S&P 500 futures rose 0.2% after falls on Wall Street overnight, while broad stock indexes in Europe (.STOXX) and Asia-ex Japan (.MIAPJ0000PUS) gained 0.3% and 0.4%.
A bit more calm in the Japanese government bond market after a strong auction of JGBs was helping the global mood, and Japanese 10-year and 30-year yields were each about two basis points lower. .
Bond yields move inversely to prices, and a weeks-long tumble in JGBs on concerns about the nation's finances and expected rate hikes from the Bank of Japan has sent 10-year yields to a 17-year peak and 30-year yields to an all-time high.
That sell-off weighed on bonds elsewhere in the world on Monday - the 10-year U.S. Treasury yield rose nearly 8 bps and the 10-year German Bund yield rose nearly 6 bps - and also sent stock markets lower.
On Tuesday, global bonds again took their cue from JGBs, but this time echoed their calm - the 10-year Treasury yield was at 4.11% and the 10-year Bund yield was at 2.77%, both up marginally on the day.
BITCOIN DOWN 30% FROM OCTOBER PEAK
Bitcoin , which some see as a possible leading indicator for risk assets, inched higher on Tuesday after an unsettling 5.2% slump on Monday and at $87,000 is down 30% from an October peak.
"Things are pretty stable currently, we're closing this year, with few - touching wood - negative surprises," said Samy Chaar, chief economist at Lombard Odier.
"Yesterday was mainly a non-event except for crypto assets. We've had a huge rout in bitcoin (over the past few weeks), and frankly the impact on global markets has been limited."
Views from the crypto sector were less sanguine.
"The mood (in cryptocurrencies) is ranging between fearful and resigned," said Jehan Chu, founder at blockchain venture capital firm Kenetic Capital, with the latest drop catching investors by surprise.
In currency markets the Japanese yen softened on Tuesday, with the dollar up 0.3% at 155.9 yen, and the euro up a similar amount. ,
However, as that came after a decent bid for the yen on Monday, traders are less concerned than they were last week that Japanese authorities would step in to prop up the currency.

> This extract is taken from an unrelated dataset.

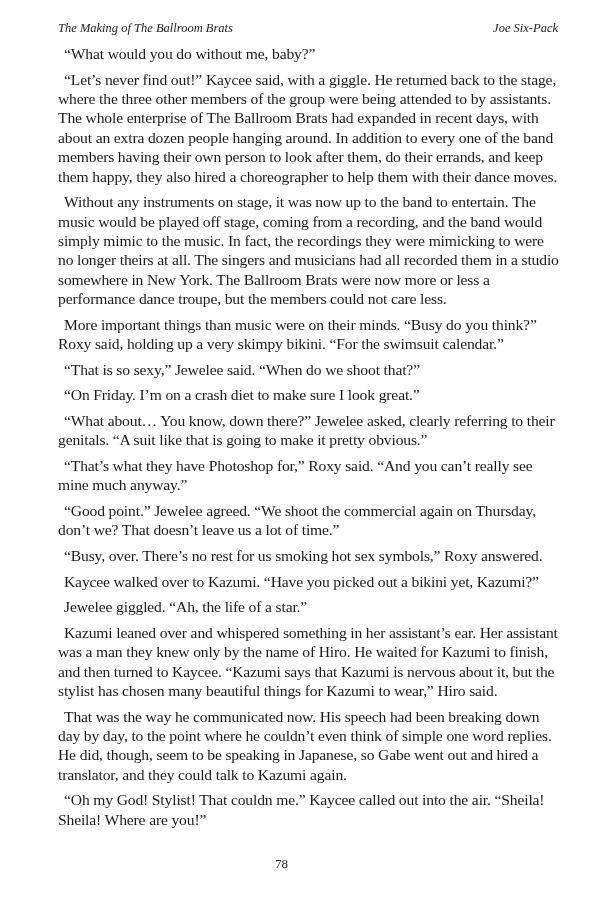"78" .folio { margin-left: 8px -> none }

The dollar was also steady more broadly on Tuesday, after its softness on Monday helped hoist the euro briefly above $1.165. The common currency last traded at $1.1613.
Some investors, however, are starting to expect a more durable turn lower for the greenback as the U.S. prepares to cut interest rates further and faster than many peers.
Data on Monday supported expectations for a December rate cut by the Federal Reserve, with manufacturing contracting for a ninth straight month in November - though consumers did beat analyst expectations with a $23.6 billion online shopping spree to kick off the holiday season.
Gold retreated 0.6%, hovering around $4,200 an ounce, but is still only around 4% from October's all-time peak. Silver shed 1%.
Oil prices had also climbed following drone attacks on Russian energy sites and Brent crude futures were down a touch at $62.95 a barrel on Tuesday. U.S. crude futures were at $59.2 a barrel.